In a statement, the central bank said it was leaving its overnight cash rate unchanged at 1.00%, in line with expectations.
According to the BoC, uncertainty around the global economic outlook has increased in the weeks since the Bank released its October Monetary Policy Report.
Conditions in global financial markets have deteriorated as the sovereign debt crisis in Europe has deepened.
Recent economic data suggest that growth in the U.S. has been slightly more robust than anticipated. Nonetheless, household deleveraging, fiscal consolidation and negative spillover effects from the European crisis are all expected to weigh on U.S. growth.
The report added that recent economic indicators in Canada suggest that growth in the second half of this year is slightly stronger than the Bank projected in October.
Going forward, the weaker external outlook is expected to dampen GDP growth in Canada through financial, confidence and trade channels.
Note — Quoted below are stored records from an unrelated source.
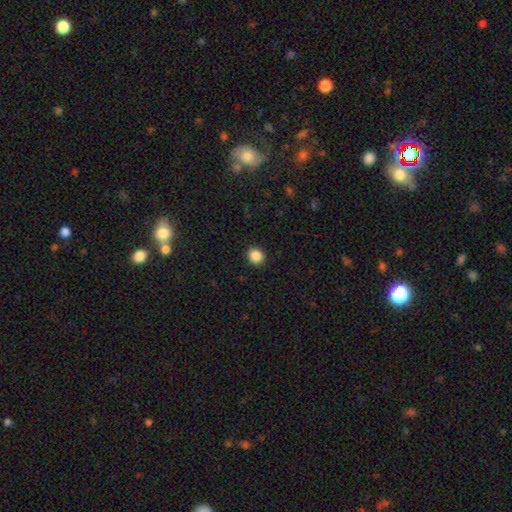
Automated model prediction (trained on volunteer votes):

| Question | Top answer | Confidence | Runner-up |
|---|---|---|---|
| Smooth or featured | smooth | 87% | star or artifact (10%) |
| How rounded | round | 80% | in between (19%) |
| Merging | none | 91% | minor disturbance (6%) |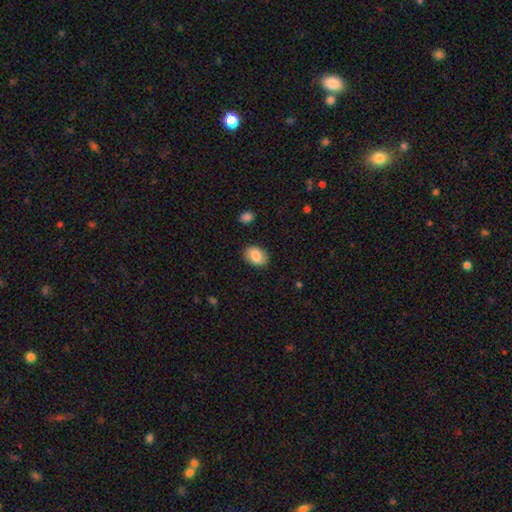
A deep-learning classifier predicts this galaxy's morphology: Overall: smooth (86%). How rounded: in between (76%). Merging: none (86%).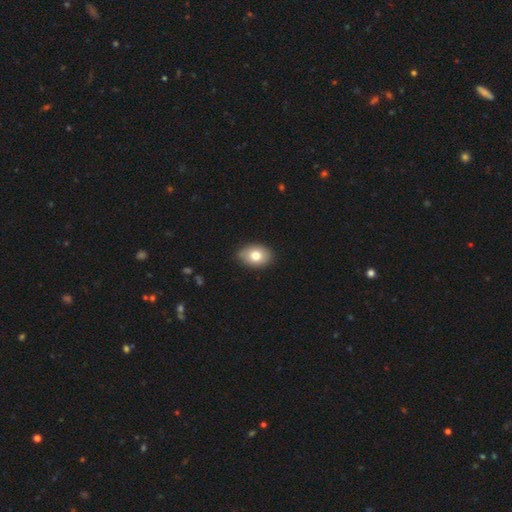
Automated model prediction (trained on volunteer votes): Overall: smooth (77%). How rounded: in between (79%). Merging: none (83%).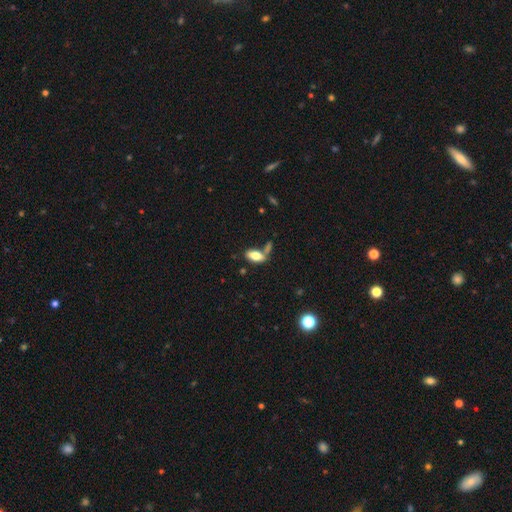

The economy also continues to face competitiveness challenges, including the persistent strength of the Canadian dollar.
Although total CPI inflation has been slightly higher than projected, the Bank continues to expect the inflation rate to decline as a result of reduced pressures from food and energy prices and ongoing excess supply in the economy.
With the target interest rate near historic lows and the financial system functioning well, there is considerable monetary policy stimulus in Canada. The Bank will continue to monitor carefully economic and financial developments in the Canadian and global economies, together with the evolution of risks.
Following the release of the data, the loonie pared losses against the U.S. dollar, with USD/CAD edging 0.1% higher to trade at 1.0174.